The state government is overhauling the security system in the hospitals it runs in Calcutta in the wake of the violence at hospitals in Suri and Kalyani.
The initiative involves five major government-run hospitals in the city — SSKM Hospital, Medical College and Hospital, Nilratan Sirkar Medical College and Hospital, Calcutta National Medical College and Hospital and the RG Kar Medical College and Hospital, say officials.
State health secretary Asim Barman said the Suri incident, where Tiger Singh, strapped with explosives, held several persons hostage for over eight hours, was an eye-opener for the government. “We are interacting with the police to ensure that people are frisked before they are allowed to enter the city’s hospitals,” he said on Sunday.
To begin with, the government has decided to hand over security affairs to ex-servicemen in all city hospitals as well as the districts. “We are in touch with the Sainik Board to get the best group of ex-servicemen to take over security at government hospitals,” Barman said.
The government’s experiments — a scaled-down version of it has begun at SSKM — have started yielding results. Fifty ex-servicemen have been posted at some of the hospital’s buildings from May 1 and there has been a marked improvement in the situation, say officials. “It does help a lot,” hospital surgeon-superintendent Debdwaipayan Chattopadhyay said. “But we need more men since our hospital is huge and there are many entrances and exit points,” he added.
One of the many points considered by the government is closing down the number of entrances (gates) to a hospital. “Once the gates to the hospital and the wards are limited, it will be easier for the security personnel to check the entry of visitors,” a senior Calcutta Police official said. The health secretary agreed. “Even the All-India Institute of Medical Sciences (AIIMS) in Delhi does not have as many entrances as the hospitals here do,” Barman said.

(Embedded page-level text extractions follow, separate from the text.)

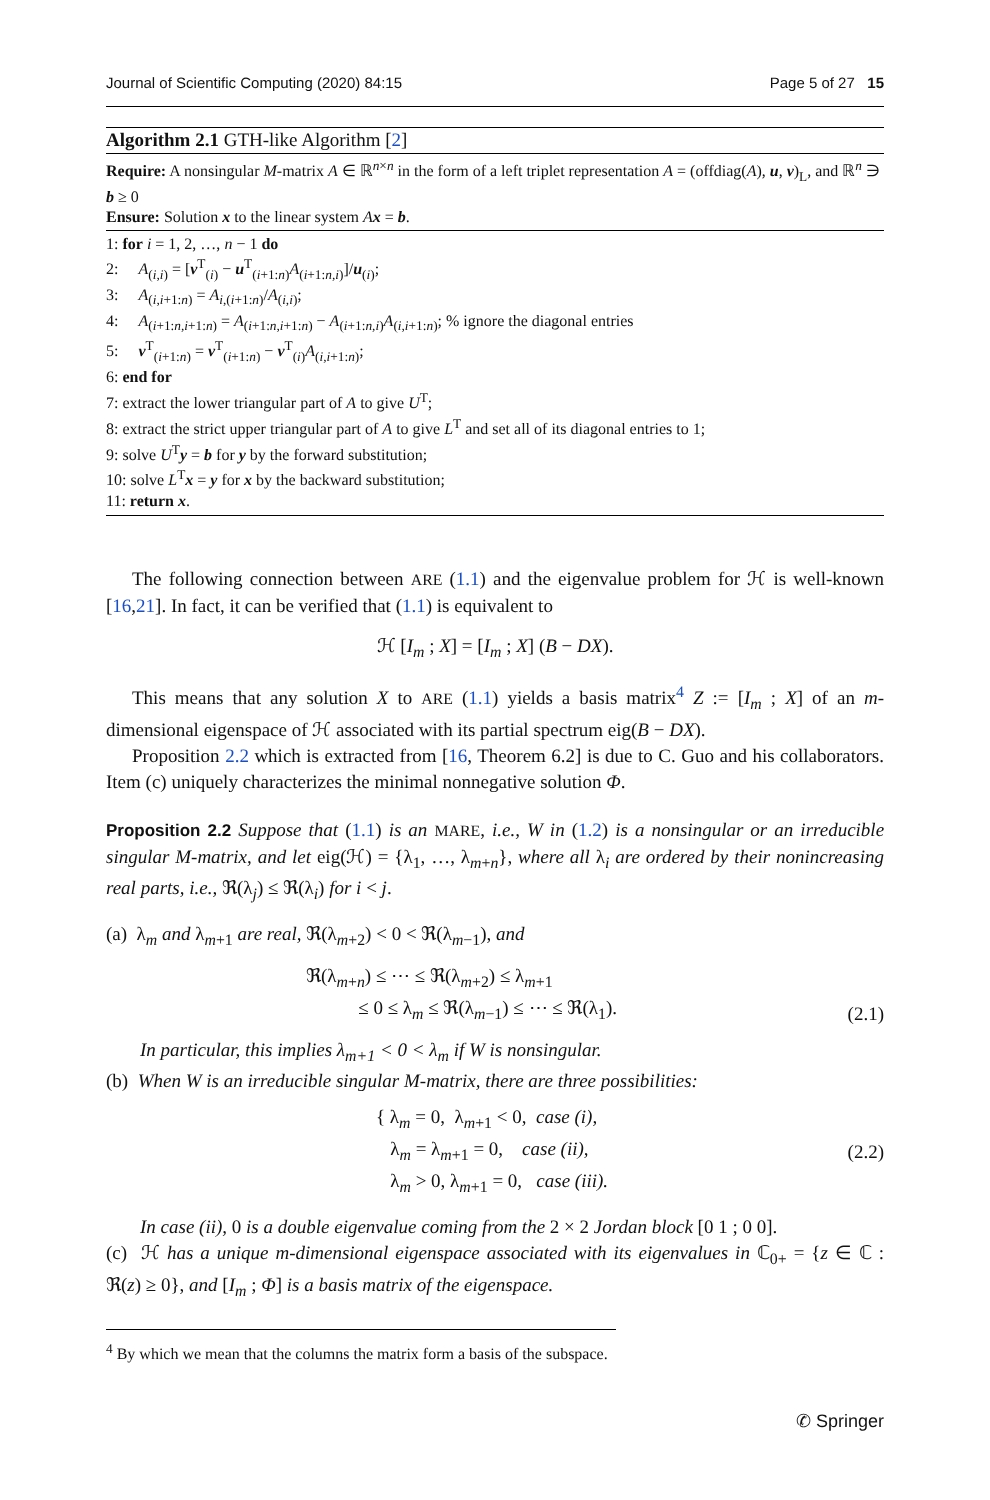Journal of Scientific Computing (2020) 84:15 Page 5 of 27 15
Algorithm 2.1 GTH-like Algorithm [2]
Require: A nonsingular M-matrix A ∈ ℝ<sup>n×n</sup> in the form of a left triplet representation A = (offdiag(A), u, v)<sub>L</sub>, and ℝ<sup>n</sup> ∋ b ≥ 0
Ensure: Solution x to the linear system Ax = b.
1: for i = 1, 2, …, n − 1 do
2: A<sub>(i,i)</sub> = [v<sup>T</sup><sub>(i)</sub> − u<sup>T</sup><sub>(i+1:n)</sub>A<sub>(i+1:n,i)</sub>]/u<sub>(i)</sub>;
3: A<sub>(i,i+1:n)</sub> = A<sub>i,(i+1:n)</sub>/A<sub>(i,i)</sub>;
4: A<sub>(i+1:n,i+1:n)</sub> = A<sub>(i+1:n,i+1:n)</sub> − A<sub>(i+1:n,i)</sub>A<sub>(i,i+1:n)</sub>; % ignore the diagonal entries
5: v<sup>T</sup><sub>(i+1:n)</sub> = v<sup>T</sup><sub>(i+1:n)</sub> − v<sup>T</sup><sub>(i)</sub>A<sub>(i,i+1:n)</sub>;
6: end for
7: extract the lower triangular part of A to give U<sup>T</sup>;
8: extract the strict upper triangular part of A to give L<sup>T</sup> and set all of its diagonal entries to 1;
9: solve U<sup>T</sup>y = b for y by the forward substitution;
10: solve L<sup>T</sup>x = y for x by the backward substitution;
11: return x.
The following connection between ARE (1.1) and the eigenvalue problem for ℋ is well-known [16,21]. In fact, it can be verified that (1.1) is equivalent to
ℋ [I<sub>m</sub> ; X] = [I<sub>m</sub> ; X] (B − DX).
This means that any solution X to ARE (1.1) yields a basis matrix<sup>4</sup> Z := [I<sub>m</sub> ; X] of an m-dimensional eigenspace of ℋ associated with its partial spectrum eig(B − DX).
Proposition 2.2 which is extracted from [16, Theorem 6.2] is due to C. Guo and his collaborators. Item (c) uniquely characterizes the minimal nonnegative solution Φ.
Proposition 2.2 Suppose that (1.1) is an MARE, i.e., W in (1.2) is a nonsingular or an irreducible singular M-matrix, and let eig(ℋ) = {λ<sub>1</sub>, …, λ<sub>m+n</sub>}, where all λ<sub>i</sub> are ordered by their nonincreasing real parts, i.e., ℜ(λ<sub>j</sub>) ≤ ℜ(λ<sub>i</sub>) for i < j.
(a) λ<sub>m</sub> and λ<sub>m+1</sub> are real, ℜ(λ<sub>m+2</sub>) < 0 < ℜ(λ<sub>m−1</sub>), and
ℜ(λ<sub>m+n</sub>) ≤ ⋯ ≤ ℜ(λ<sub>m+2</sub>) ≤ λ<sub>m+1</sub>
≤ 0 ≤ λ<sub>m</sub> ≤ ℜ(λ<sub>m−1</sub>) ≤ ⋯ ≤ ℜ(λ<sub>1</sub>). (2.1)
In particular, this implies λ<sub>m+1</sub> < 0 < λ<sub>m</sub> if W is nonsingular.
(b) When W is an irreducible singular M-matrix, there are three possibilities:
{ λ<sub>m</sub> = 0, λ<sub>m+1</sub> < 0, case (i),
λ<sub>m</sub> = λ<sub>m+1</sub> = 0, case (ii),
λ<sub>m</sub> > 0, λ<sub>m+1</sub> = 0, case (iii). (2.2)
In case (ii), 0 is a double eigenvalue coming from the 2 × 2 Jordan block [0 1 ; 0 0].
(c) ℋ has a unique m-dimensional eigenspace associated with its eigenvalues in ℂ<sub>0+</sub> = {z ∈ ℂ : ℜ(z) ≥ 0}, and [I<sub>m</sub> ; Φ] is a basis matrix of the eigenspace.
<sup>4</sup> By which we mean that the columns the matrix form a basis of the subspace.
✆ Springer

Following the experience in Suri, where police were impeded as they could not find alternative routes to the male surgical ward where Tiger Singh had taken patients hostage, city police commissioner Sujoy Chakraborty held a string of meetings with detective department deputy commissioner Soumen Mitra and officers of the department’s anti-rowdy section last week.
The sleuths were directed to prepare detailed maps of the hospitals and “all alternative entrances and exits”. The health department is taking up the issue of bolstering police presence at hospital outposts with the home (police) department.